With its revolutionary kernel out of the way, why is the law still facing such vehement opposition from the religious right wing?
The religious right wing’s opposition to the law is rooted in its withdrawal to managing affairs in the private domains of self and family with the emergence of modern state institutions in late 19th century British India. Submitting to the colonial modernity in the public domains of politics and economy, the Islamic revivalists like the Deoband and Barelvi reformers had assumed for themselves the task of governing the (Muslim) self by setting standards for moral behaviour, personal relations and ritual performances and the (Muslim) community through an Islamic education in Quranic exegesis, hadith studies and Islamic jurisprudence.
Nonetheless, the religious right-wing is not a monolith, and there is considerable difference of opinion in it over how to govern these domains. For instance, parties at the Mansoora convention on March 15 had demanded an outright withdrawal of the law, but the position of clerics on a committee formed by the provincial government to address concerns over the law is less extreme: they seem fine with the law if their concerns are addressed. Another important right-wing viewpoint is that of the new-age televangelists, who have supported the law.
This diversity of opinion, within the religious right, can be traced to the fragmentation of religious authority brought about by the introduction in British India of a system of secular education. The modernist and Islamist intellectual challenges to the traditionalist clergy’s monopoly over the governance of the self and the family, were a product of this education. Those who got together at Mansoora, then, were just some fragments in this broad spectrum of (religious right-wing) opinion. They have amassed great organisational and financial resources, enabling them to pressure state institutions into listening to their voices. The provincial government’s committee members represent the segment that has made inroads into state institutions through organisations, such as the Pakistan Ulema Council, institutions like the Council of Islamic Ideology and the Federal Shariat Courts and governing bodies like the Auqaf Departments.
The only common denominator that links these segments together is the religious right wing’s grand failure in providing any vision for governance in the domains of politics and economy in the modern era, let alone rallying the public in support of such a vision.
Like their colonial predecessors, the post-colonial state institutions in Pakistan have relied on the Global North for both financial and ideological impetus to manage affairs in these domains.
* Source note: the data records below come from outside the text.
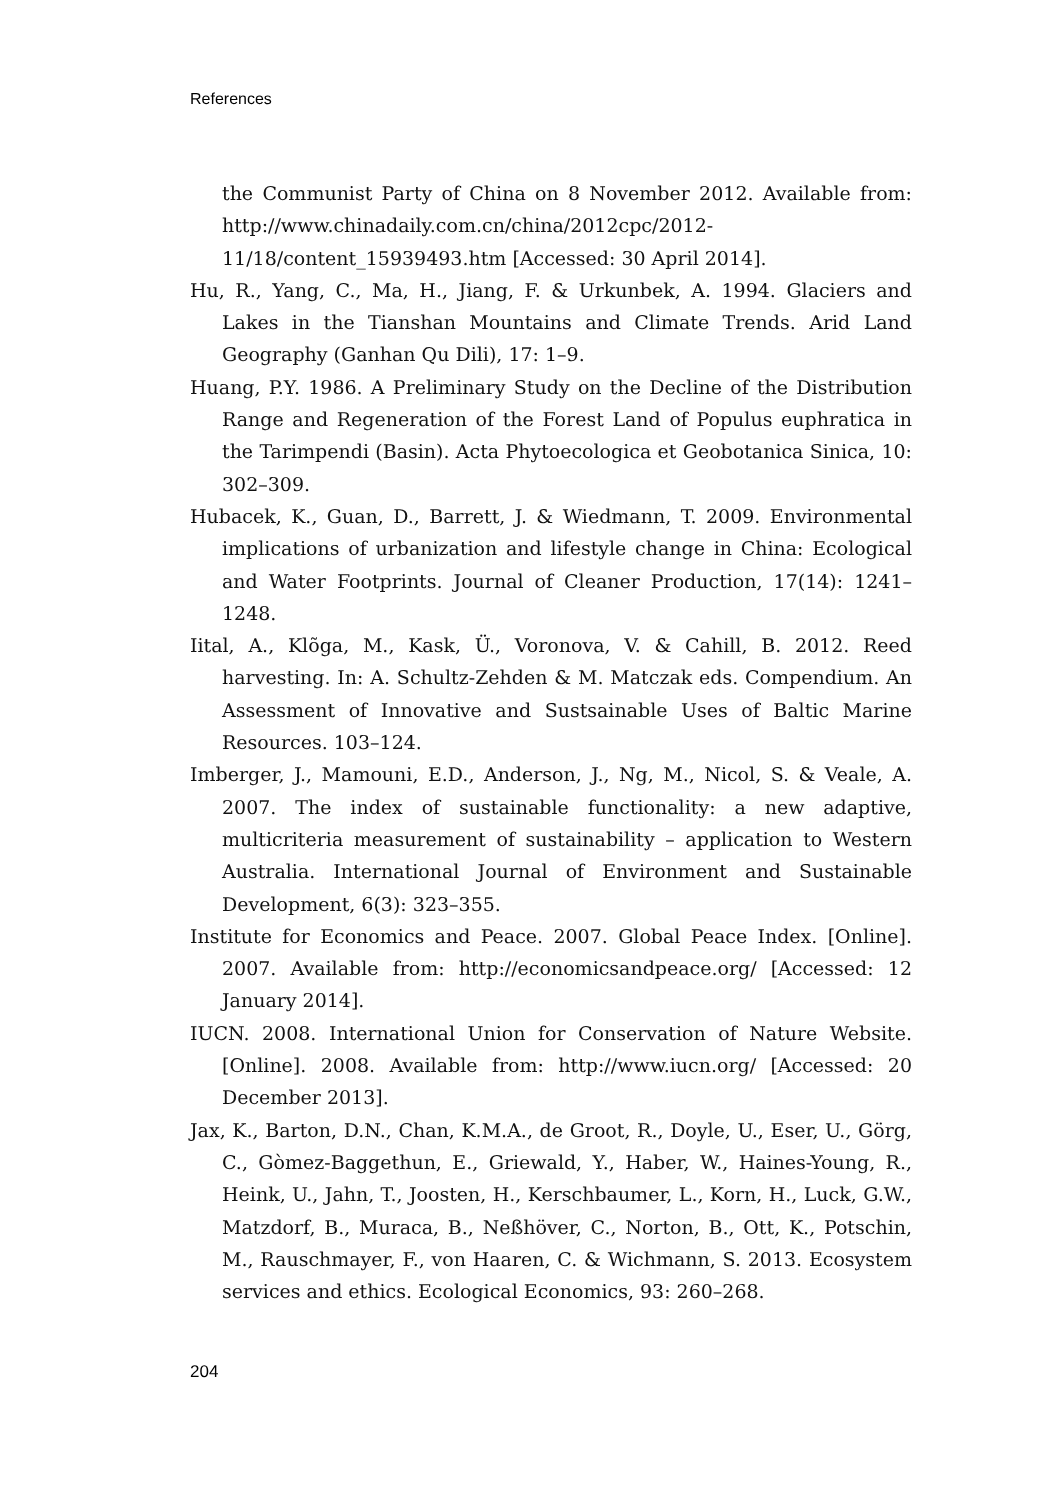References
the Communist Party of China on 8 November 2012. Available from: http://www.chinadaily.com.cn/china/2012cpc/2012-11/18/content_15939493.htm [Accessed: 30 April 2014].
Hu, R., Yang, C., Ma, H., Jiang, F. & Urkunbek, A. 1994. Glaciers and Lakes in the Tianshan Mountains and Climate Trends. Arid Land Geography (Ganhan Qu Dili), 17: 1–9.
Huang, P.Y. 1986. A Preliminary Study on the Decline of the Distribution Range and Regeneration of the Forest Land of Populus euphratica in the Tarimpendi (Basin). Acta Phytoecologica et Geobotanica Sinica, 10: 302–309.
Hubacek, K., Guan, D., Barrett, J. & Wiedmann, T. 2009. Environmental implications of urbanization and lifestyle change in China: Ecological and Water Footprints. Journal of Cleaner Production, 17(14): 1241–1248.
Iital, A., Klõga, M., Kask, Ü., Voronova, V. & Cahill, B. 2012. Reed harvesting. In: A. Schultz-Zehden & M. Matczak eds. Compendium. An Assessment of Innovative and Sustsainable Uses of Baltic Marine Resources. 103–124.
Imberger, J., Mamouni, E.D., Anderson, J., Ng, M., Nicol, S. & Veale, A. 2007. The index of sustainable functionality: a new adaptive, multicriteria measurement of sustainability – application to Western Australia. International Journal of Environment and Sustainable Development, 6(3): 323–355.
Institute for Economics and Peace. 2007. Global Peace Index. [Online]. 2007. Available from: http://economicsandpeace.org/ [Accessed: 12 January 2014].
IUCN. 2008. International Union for Conservation of Nature Website. [Online]. 2008. Available from: http://www.iucn.org/ [Accessed: 20 December 2013].
Jax, K., Barton, D.N., Chan, K.M.A., de Groot, R., Doyle, U., Eser, U., Görg, C., Gòmez-Baggethun, E., Griewald, Y., Haber, W., Haines-Young, R., Heink, U., Jahn, T., Joosten, H., Kerschbaumer, L., Korn, H., Luck, G.W., Matzdorf, B., Muraca, B., Neßhöver, C., Norton, B., Ott, K., Potschin, M., Rauschmayer, F., von Haaren, C. & Wichmann, S. 2013. Ecosystem services and ethics. Ecological Economics, 93: 260–268.
204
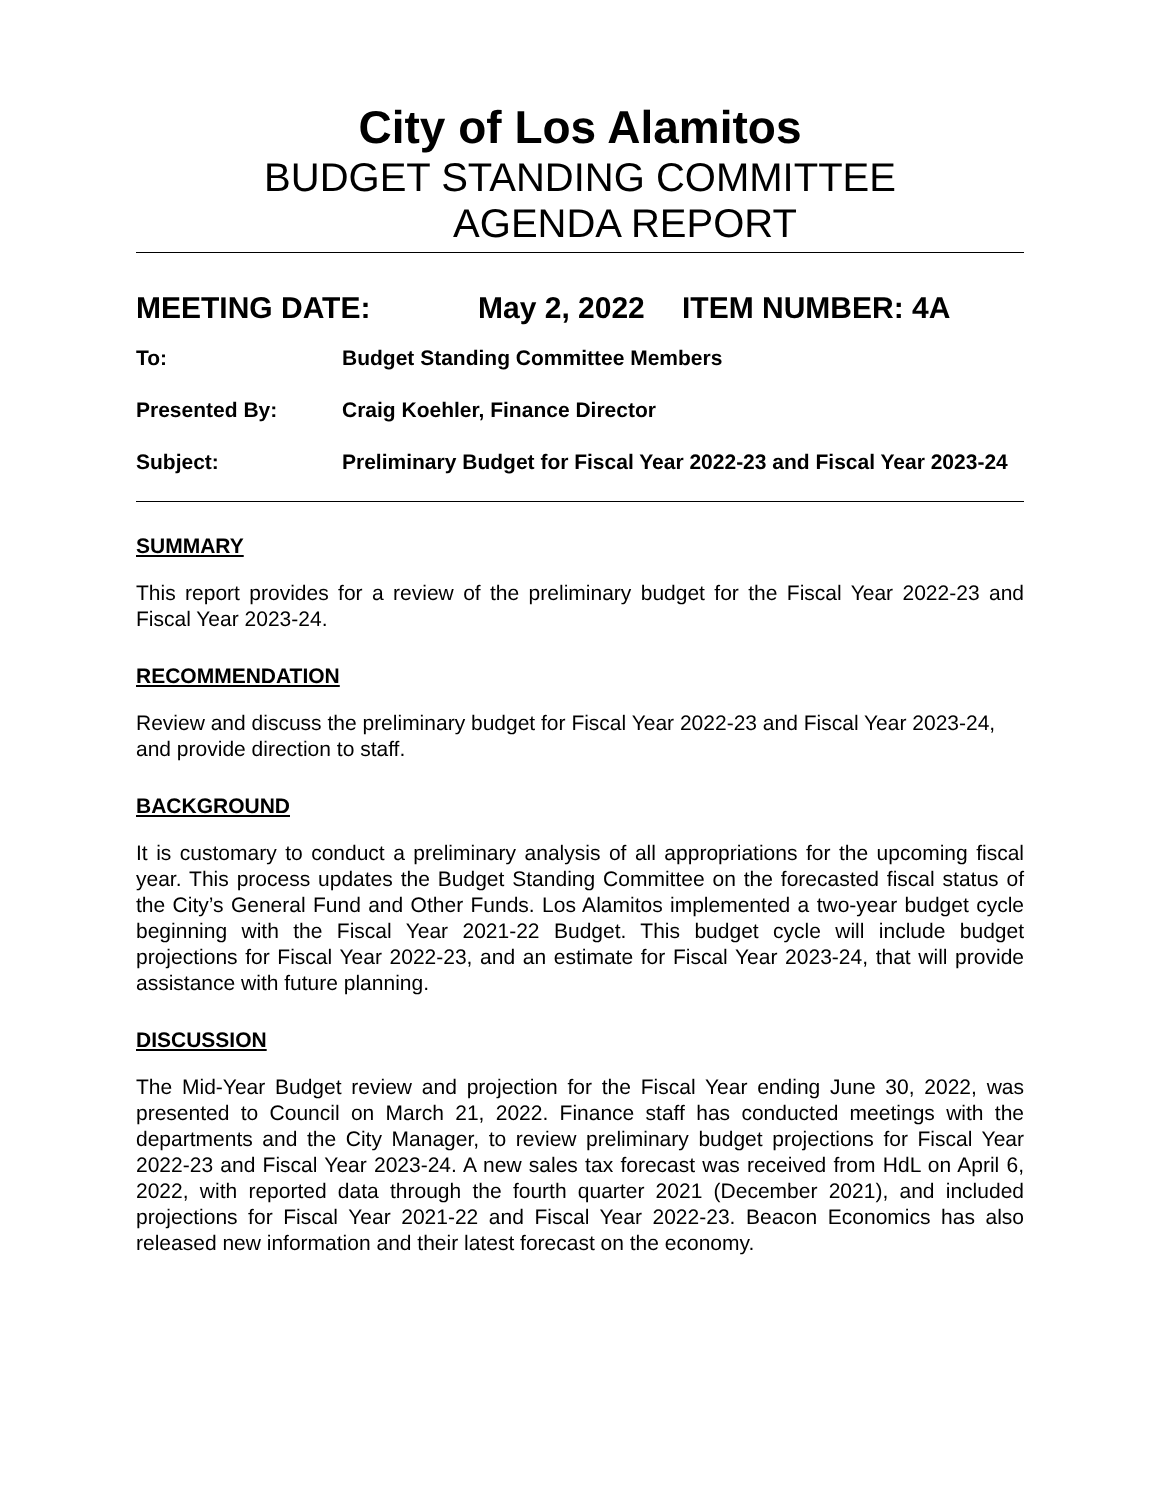City of Los Alamitos
BUDGET STANDING COMMITTEE
AGENDA REPORT
MEETING DATE: May 2, 2022 ITEM NUMBER: 4A
To: Budget Standing Committee Members
Presented By: Craig Koehler, Finance Director
Subject: Preliminary Budget for Fiscal Year 2022-23 and Fiscal Year 2023-24
SUMMARY
This report provides for a review of the preliminary budget for the Fiscal Year 2022-23 and Fiscal Year 2023-24.
RECOMMENDATION
Review and discuss the preliminary budget for Fiscal Year 2022-23 and Fiscal Year 2023-24, and provide direction to staff.
BACKGROUND
It is customary to conduct a preliminary analysis of all appropriations for the upcoming fiscal year. This process updates the Budget Standing Committee on the forecasted fiscal status of the City’s General Fund and Other Funds. Los Alamitos implemented a two-year budget cycle beginning with the Fiscal Year 2021-22 Budget. This budget cycle will include budget projections for Fiscal Year 2022-23, and an estimate for Fiscal Year 2023-24, that will provide assistance with future planning.
DISCUSSION
The Mid-Year Budget review and projection for the Fiscal Year ending June 30, 2022, was presented to Council on March 21, 2022. Finance staff has conducted meetings with the departments and the City Manager, to review preliminary budget projections for Fiscal Year 2022-23 and Fiscal Year 2023-24. A new sales tax forecast was received from HdL on April 6, 2022, with reported data through the fourth quarter 2021 (December 2021), and included projections for Fiscal Year 2021-22 and Fiscal Year 2022-23. Beacon Economics has also released new information and their latest forecast on the economy.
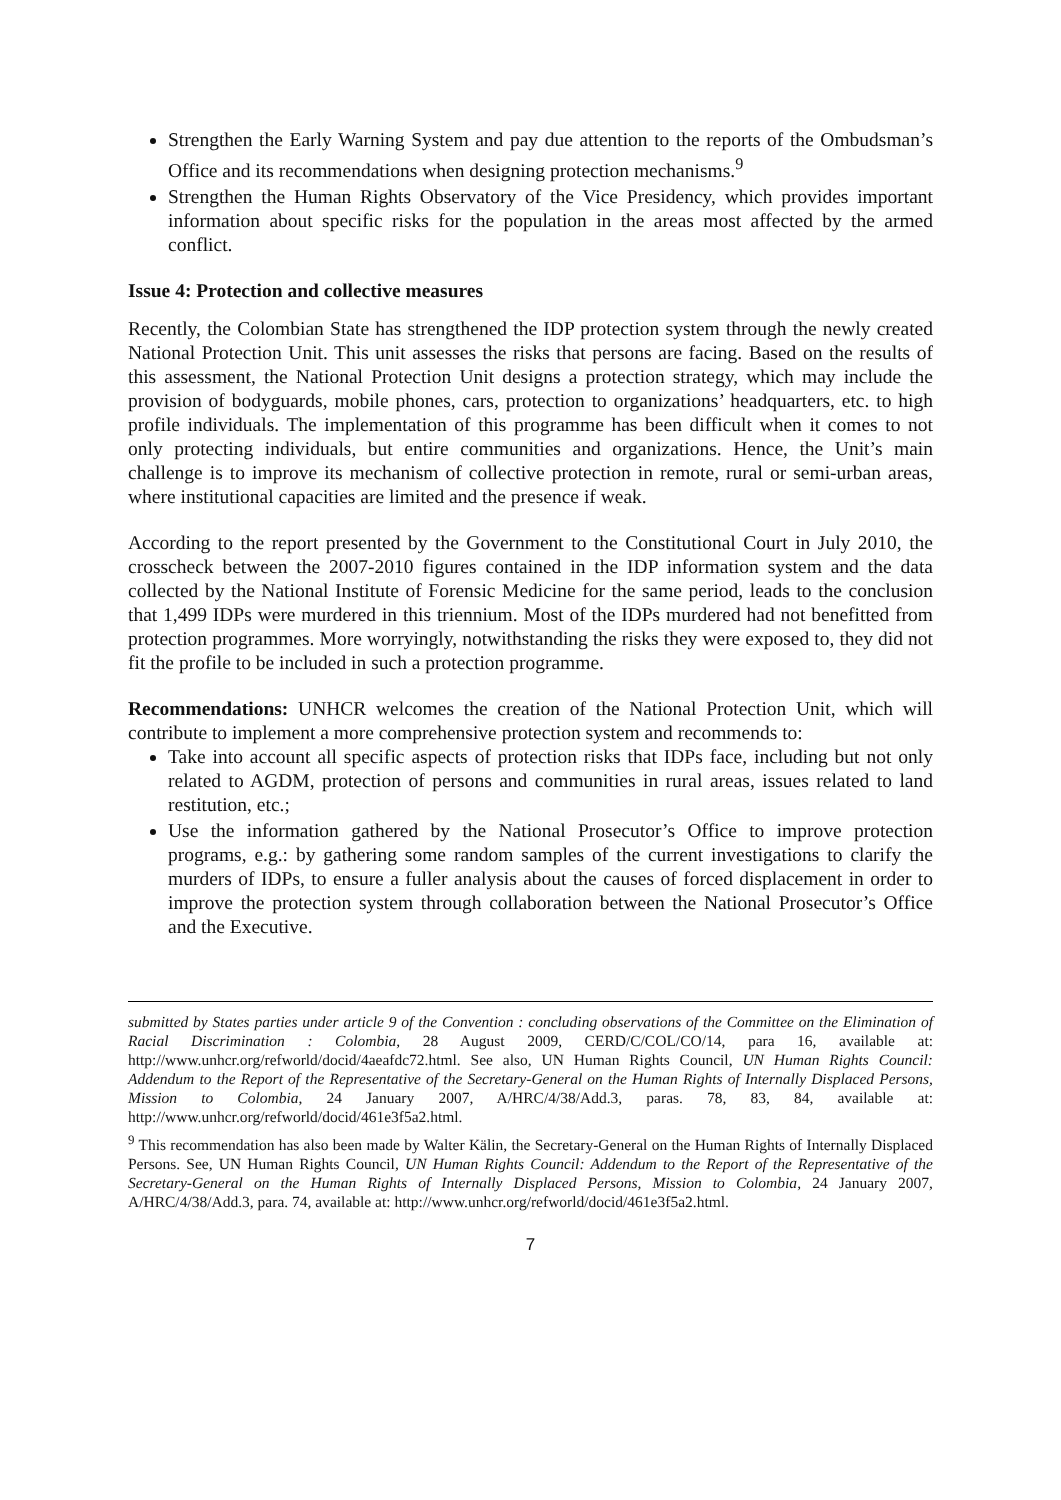Strengthen the Early Warning System and pay due attention to the reports of the Ombudsman’s Office and its recommendations when designing protection mechanisms.<sup>9</sup>
Strengthen the Human Rights Observatory of the Vice Presidency, which provides important information about specific risks for the population in the areas most affected by the armed conflict.
Issue 4: Protection and collective measures
Recently, the Colombian State has strengthened the IDP protection system through the newly created National Protection Unit. This unit assesses the risks that persons are facing. Based on the results of this assessment, the National Protection Unit designs a protection strategy, which may include the provision of bodyguards, mobile phones, cars, protection to organizations’ headquarters, etc. to high profile individuals. The implementation of this programme has been difficult when it comes to not only protecting individuals, but entire communities and organizations. Hence, the Unit’s main challenge is to improve its mechanism of collective protection in remote, rural or semi-urban areas, where institutional capacities are limited and the presence if weak.
According to the report presented by the Government to the Constitutional Court in July 2010, the crosscheck between the 2007-2010 figures contained in the IDP information system and the data collected by the National Institute of Forensic Medicine for the same period, leads to the conclusion that 1,499 IDPs were murdered in this triennium. Most of the IDPs murdered had not benefitted from protection programmes. More worryingly, notwithstanding the risks they were exposed to, they did not fit the profile to be included in such a protection programme.
Recommendations: UNHCR welcomes the creation of the National Protection Unit, which will contribute to implement a more comprehensive protection system and recommends to:
Take into account all specific aspects of protection risks that IDPs face, including but not only related to AGDM, protection of persons and communities in rural areas, issues related to land restitution, etc.;
Use the information gathered by the National Prosecutor’s Office to improve protection programs, e.g.: by gathering some random samples of the current investigations to clarify the murders of IDPs, to ensure a fuller analysis about the causes of forced displacement in order to improve the protection system through collaboration between the National Prosecutor’s Office and the Executive.
submitted by States parties under article 9 of the Convention : concluding observations of the Committee on the Elimination of Racial Discrimination : Colombia, 28 August 2009, CERD/C/COL/CO/14, para 16, available at: http://www.unhcr.org/refworld/docid/4aeafdc72.html. See also, UN Human Rights Council, UN Human Rights Council: Addendum to the Report of the Representative of the Secretary-General on the Human Rights of Internally Displaced Persons, Mission to Colombia, 24 January 2007, A/HRC/4/38/Add.3, paras. 78, 83, 84, available at: http://www.unhcr.org/refworld/docid/461e3f5a2.html.
<sup>9</sup> This recommendation has also been made by Walter Kälin, the Secretary-General on the Human Rights of Internally Displaced Persons. See, UN Human Rights Council, UN Human Rights Council: Addendum to the Report of the Representative of the Secretary-General on the Human Rights of Internally Displaced Persons, Mission to Colombia, 24 January 2007, A/HRC/4/38/Add.3, para. 74, available at: http://www.unhcr.org/refworld/docid/461e3f5a2.html.
7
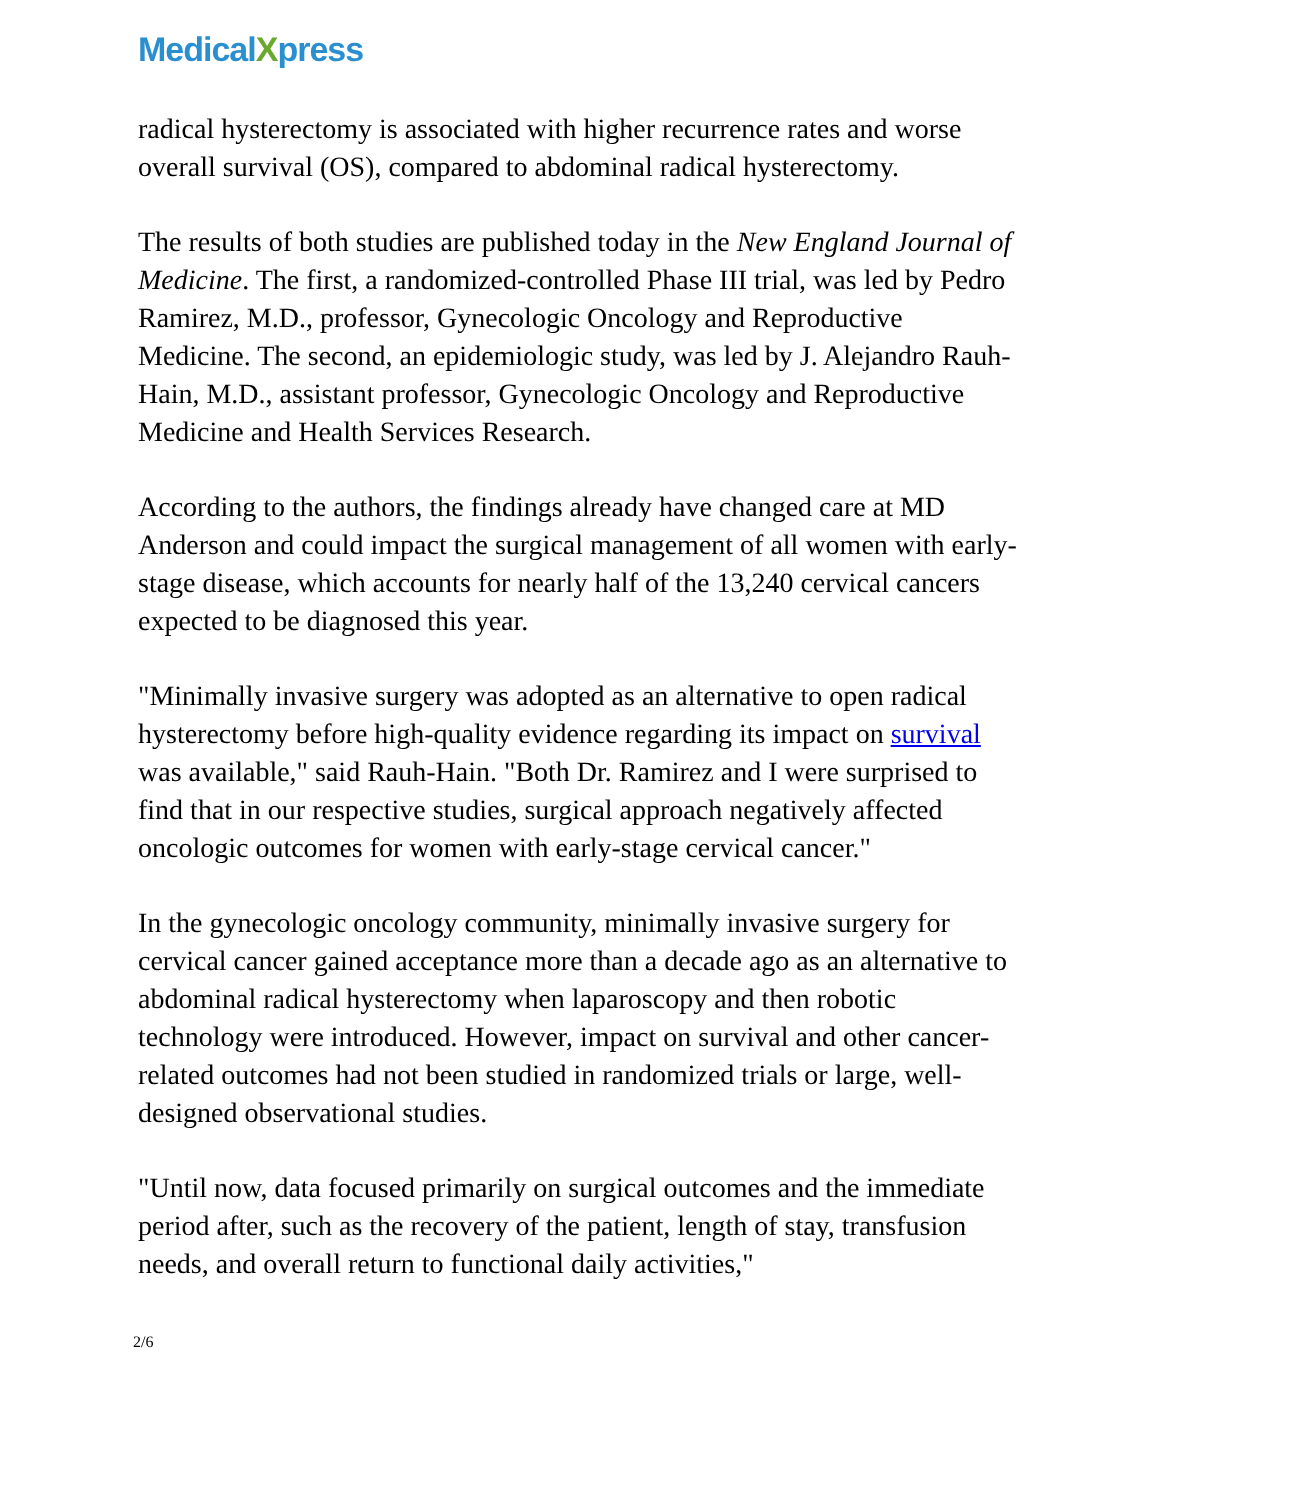MedicalXpress
radical hysterectomy is associated with higher recurrence rates and worse overall survival (OS), compared to abdominal radical hysterectomy.
The results of both studies are published today in the New England Journal of Medicine. The first, a randomized-controlled Phase III trial, was led by Pedro Ramirez, M.D., professor, Gynecologic Oncology and Reproductive Medicine. The second, an epidemiologic study, was led by J. Alejandro Rauh-Hain, M.D., assistant professor, Gynecologic Oncology and Reproductive Medicine and Health Services Research.
According to the authors, the findings already have changed care at MD Anderson and could impact the surgical management of all women with early-stage disease, which accounts for nearly half of the 13,240 cervical cancers expected to be diagnosed this year.
"Minimally invasive surgery was adopted as an alternative to open radical hysterectomy before high-quality evidence regarding its impact on survival was available," said Rauh-Hain. "Both Dr. Ramirez and I were surprised to find that in our respective studies, surgical approach negatively affected oncologic outcomes for women with early-stage cervical cancer."
In the gynecologic oncology community, minimally invasive surgery for cervical cancer gained acceptance more than a decade ago as an alternative to abdominal radical hysterectomy when laparoscopy and then robotic technology were introduced. However, impact on survival and other cancer-related outcomes had not been studied in randomized trials or large, well-designed observational studies.
"Until now, data focused primarily on surgical outcomes and the immediate period after, such as the recovery of the patient, length of stay, transfusion needs, and overall return to functional daily activities,"
2/6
This means that it isn’t just the money from the international, financial and development institutes and donor agencies that the Pakistani state has needed to keep balancing its books. The state has also relied on the knowledge generated in secular academia, to provide it a vision for regulating politics and the economy (the Punjab Growth Strategy 2018 is an example of this vision).
The organised support for the law comes from multiple sources but its core is the network of non-governmental organisations (NGOs) that work for promotion of women’s rights and gender justice. It is to the credit of these NGOs and their allies in the women’s wings of the parliamentary parties and the international donor community that we have the much-needed law enacted in the first place. The NGO model of activism is centered on lobbying and advocacy efforts and works through, rather than against, existing social structures. Similar to the post-colonial state institutions, the NGOs also rely on donor agencies based in the Global North and on secular academia for the material and ideological basis for their work.
Now, the extent to which the state institutions may yield to the opponents or the supporters of the law will be determined primarily by the exigencies of governing the public domains of politics and the economy. Following Michel Foucault’s study of neo-liberal governmentality in Western Europe, one should bear in mind that the modern state is concerned, first and foremost, with governance in these domains. And, it is the affairs in these domains that determine a state’s policy vis-à-vis the private domains of individual self and family.
So far, the state has kept intact its partnership with the religious right wing in governing the latter domains. However, the terms of this partnership have not remained fixed in time. These have evolved in relation to the state’s needs in the public domains. Consider the cases of General Ayub and General Zia’s regimes. The former pulled off a modern set of family laws in 1961, despite vehement opposition from the clerical segments of the religious right wing. The latter oversaw the enactment of a regressive and misogynist legal regime, in the form of Hudood laws, in cahoots with these segments. Yet, both had relied on the Global North for material and ideological basis for managing the polity and the economy. Barring the Bhutto administration’s experimentation with Islamic socialism, this reliance on the Global North has arguably been a feature of all governments in the country’s political history since 1947. The Sharif administration is merely following this already established trend and is likely to accommodate the religious right wing’s demands over the domestic violence legislation only to the extent that is viable with its political and economic ambitions. This combination of accommodating the religious right and relying on the Global North, will ensure that the law will stay, but is sanitised of all revolutionary possibilities and poses absolutely no threat to the institution of the patriarchal family — a trajectory already evident in the decision to include family members in the DWPC proceedings.
Published in The Express Tribune, April 6th, 2016.